Moree Champion journalist Jem Nash takes on skydiving challenge with Skydive Oz Outback Tour

ULTIMATE THRILL: Terrified but loving life as I free-fall at 200 kilometres per hour. Photo: Skydive Oz.
ULTIMATE THRILL: Terrified but loving life as I free-fall at 200 kilometres per hour. Photo: Skydive Oz.

Just over a month ago, I had the pleasure of producing a story on Moree's Marley Nolan-Duncan who became the first Aboriginal man to be selected in the Australian skydiving team.

Speaking to him, he mentioned the Skydive Oz Outback Tour that would be visiting Moree in July.

Skydiving has been on my bucket list for quite some time, but I just hadn't had the opportunity. Well, it was either that or fear that was keeping me away, but I'll let you decide.

However, when I knew it was coming to my front door and the opportunity was right in front of me, it was time to finally tick this one off.

I booked a spot, convinced a mate Ethan to join in and then the countdown was on until I could jump out of a perfectly good plane from 14,000 feet in the air.

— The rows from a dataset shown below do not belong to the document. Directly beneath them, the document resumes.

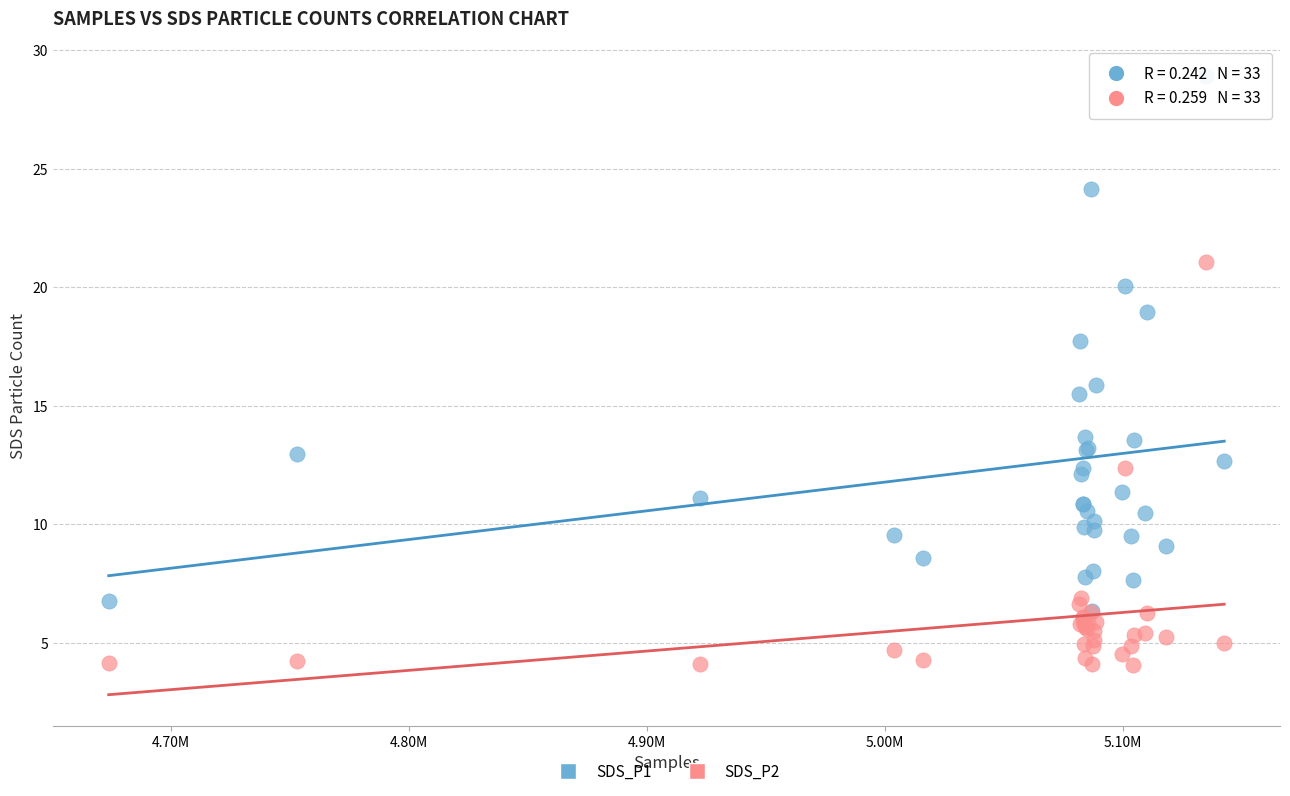

Which series reaches the minimum Y coordinate?

SDS_P2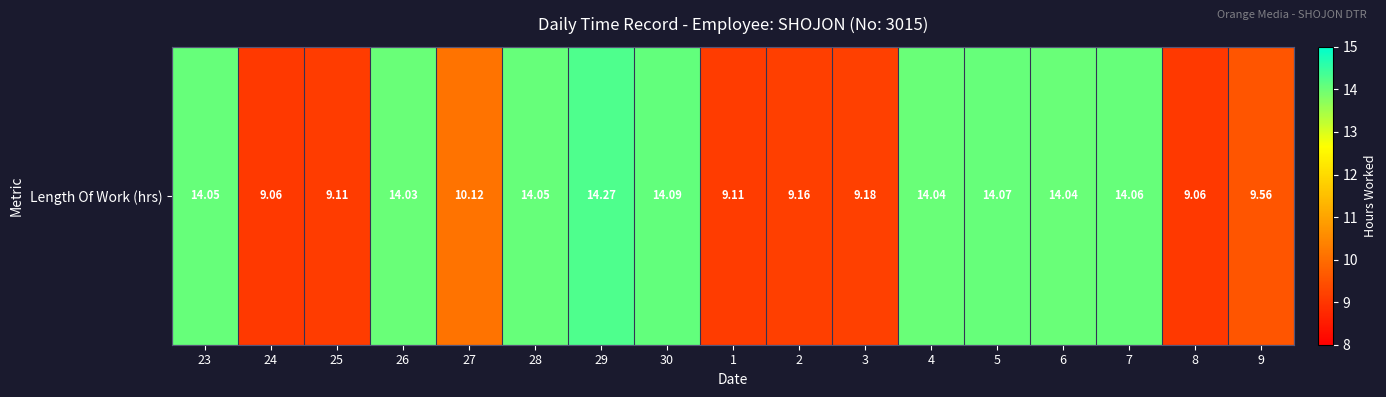

Reading right to left, transcribe all the data shown in this chart.

9.6	9.1	14.1	14.0	14.1	14.0	9.2	9.2	9.1	14.1	14.3	14.1	10.1	14.0	9.1	9.1	14.1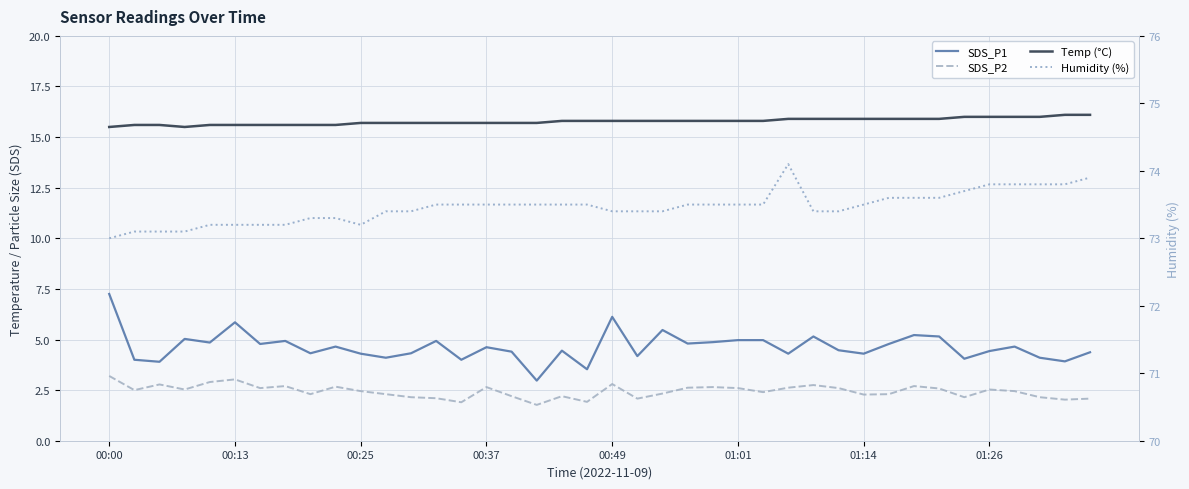

What is the sum of the SDS_P1 values at 29 and 01:14?

9.2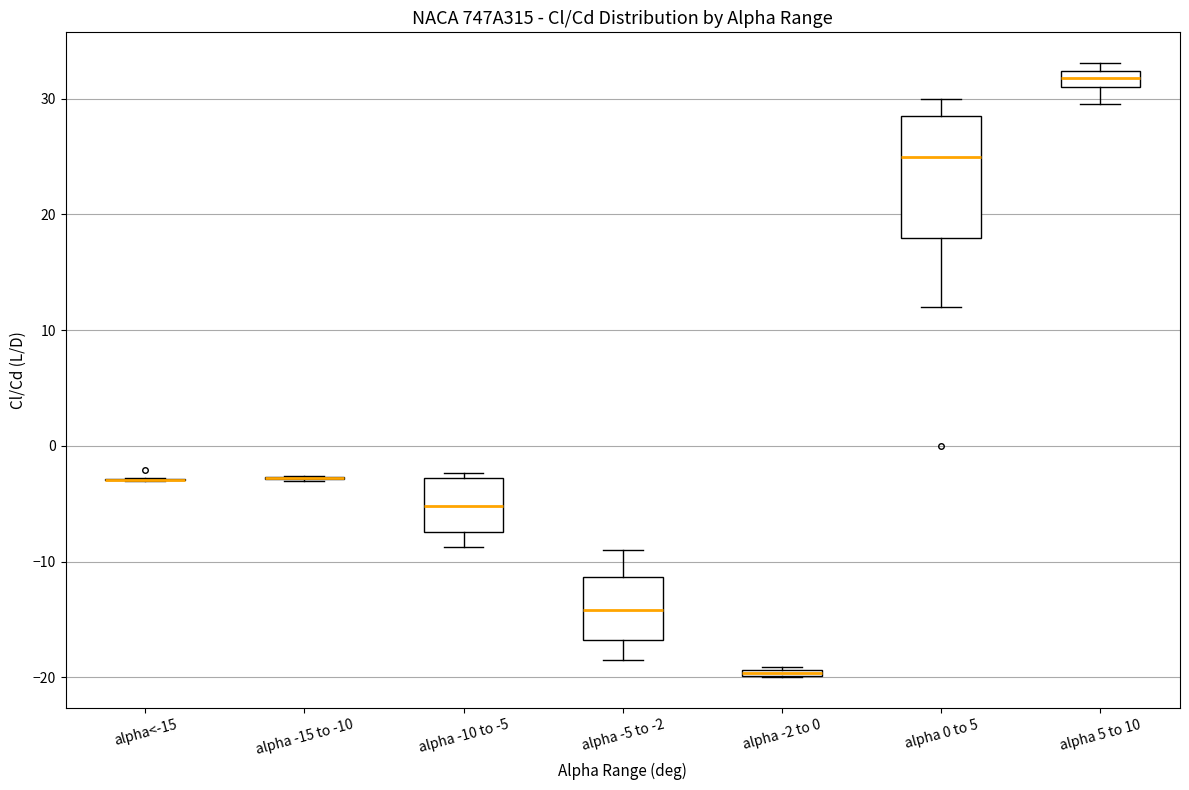

Where does the lower whisker of the box for alpha -10 to -5 end on the y-axis? The values are not printed on the chart, so give them approximately, as read against the axis.

-9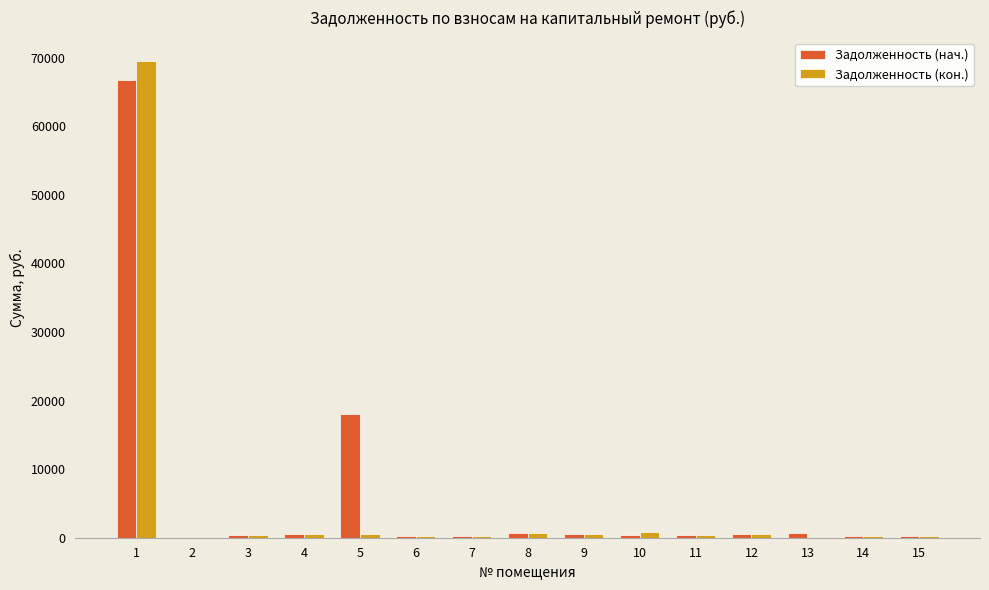

What is the highest value of the Задолженность (кон.) series?

69438.5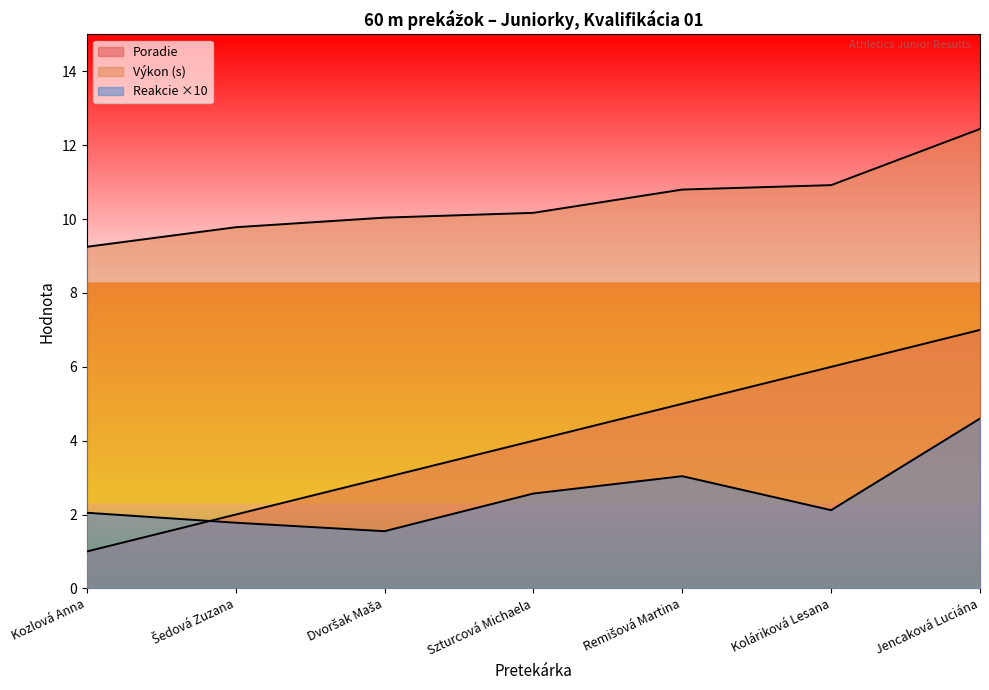

What is the value of the Reakcie point at the 7th from the left?

4.6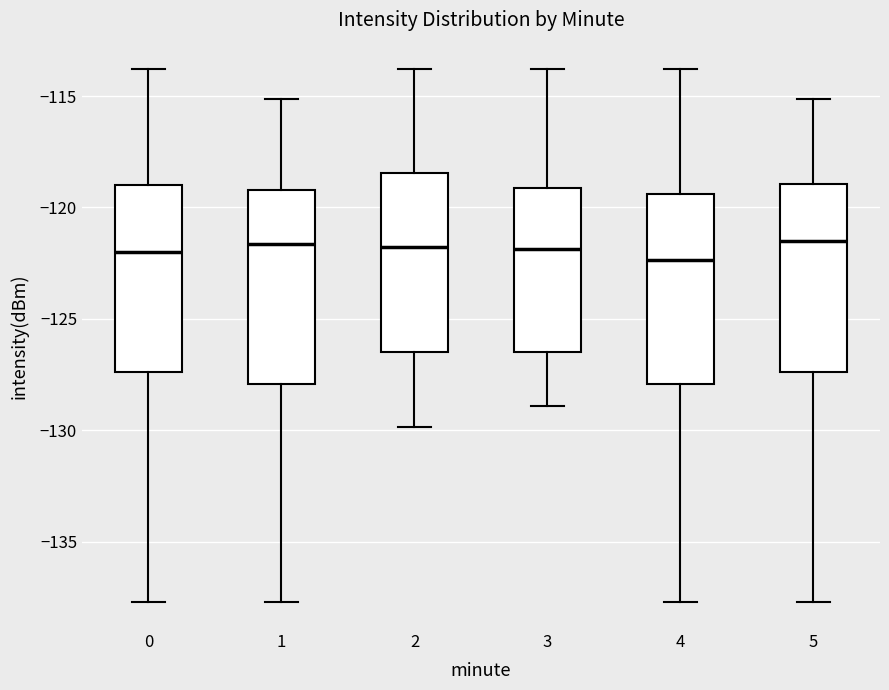

Reading left to right, transcribe this box plot: for each box, give where its median line is, the range the box spans, and where its two whiskers end, as read against the y-axis. The values are not printed on the chart, so give them approximately, as read against the axis.

0: median -122.0, box -127.5 to -119.0, whiskers -137.5 to -114.0
1: median -121.5, box -128.0 to -119.0, whiskers -137.5 to -115.0
2: median -122.0, box -126.5 to -118.5, whiskers -130.0 to -114.0
3: median -122.0, box -126.5 to -119.0, whiskers -129.0 to -114.0
4: median -122.5, box -128.0 to -119.5, whiskers -137.5 to -114.0
5: median -121.5, box -127.5 to -119.0, whiskers -137.5 to -115.0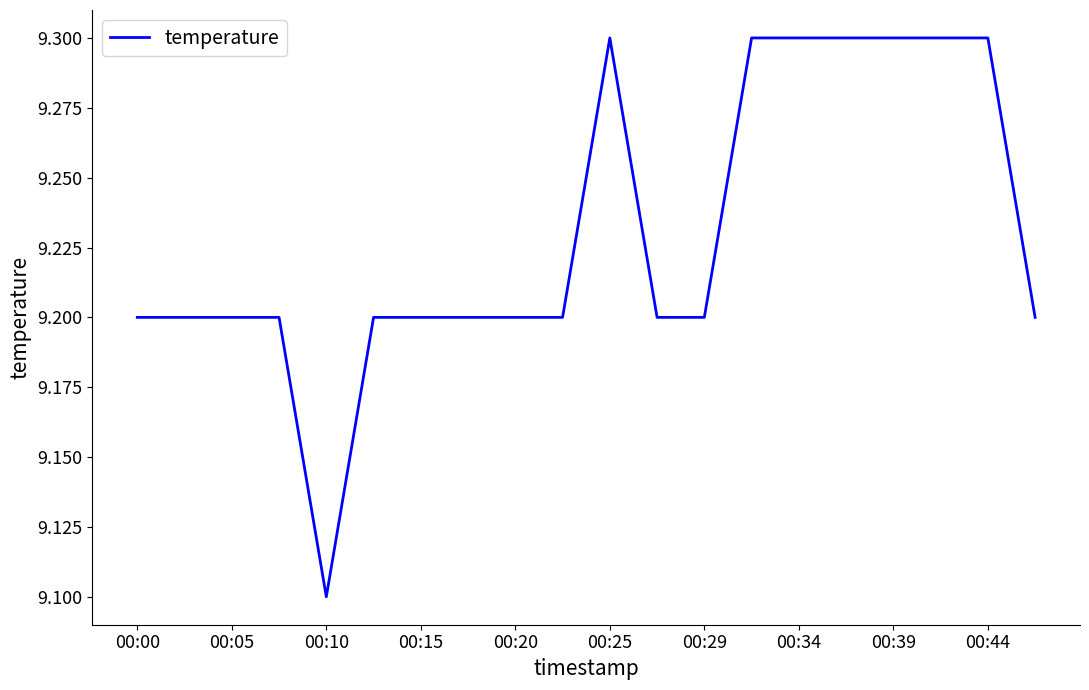

What is the minimum value shown in the chart?

9.1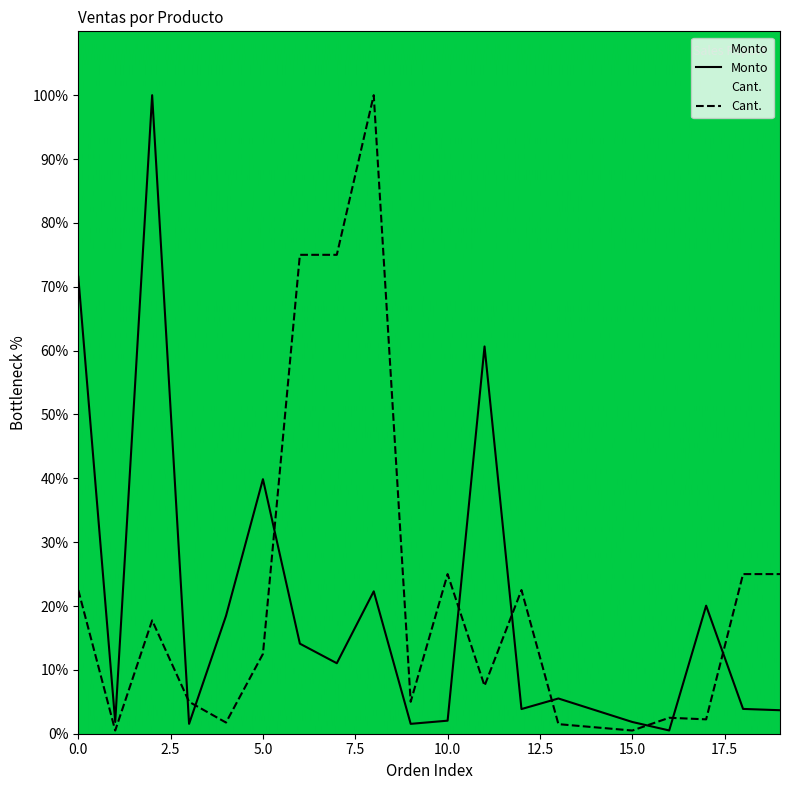

Rank the series by their maximum value, from lowest to highest.

Monto, Cant.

The day came on Saturday, we made our way to the airport with eager anticipation and were met with some strong winds that threatened to put an end to the experience before it began.

Before long though, the winds died down enough and I saw the tiny speck in the sky that was the plane with the group before us, only now starting to realise how high 14,000 feet really is.

Still excited, but the nerves had begun to kick in.

I met my instructor Richie who helped me into my harness while taking me through what would be involved in the jump.

Okay, getting very real now.

Begin the filming, a light interview before getting on the plane, where Richie asked for "any last words", where Ethan responded with "I hope those parachutes are packed up right."

Thanks Ethan, I wasn't worried about that until you brought it up.

Out to the plane we went, another demonstration about what to do on the edge before the leap.

'Tuck your legs under the plane, head back, push your hips out' we got told, which is all well and good until I completely forgot it once in the air.

Into the air we went and further into the air we rose, thinking we might be getting close until Richie tells me we're not yet halfway.

It starts to get even more real now. Did I mention that 14,000 feet is really bloody high?

The time comes. I'm strapped in, goggles on and the plane window opens.

What do I have to do while sitting on the edge again?

Too late, we're out the window and free-falling at around 200 kilometres an hour.

It's hard to put into words exactly what it felt like. The rush, the terror, but most importantly the sheer exhilaration I experienced during the 60 second plummet.

Really all I can say is you have to experience it yourself.

Out comes the parachute, catching my breath, a quick look up to see Ethan falling above me before I begin to take in the views.

While it was clear how much devastation the current drought has caused it was also hard not to admire the beauty of the countryside as we floated down.

A few twists and turns to keep the good times rolling before landing back on solid ground.

Once there, all I could think was 'take me straight back up there.'

I want to thank Richie and the rest of the Skydive Oz team that made the trip out here to provide this ultimate ride that I will never forget.

An unbelievable first time experience that certainly won't be my last.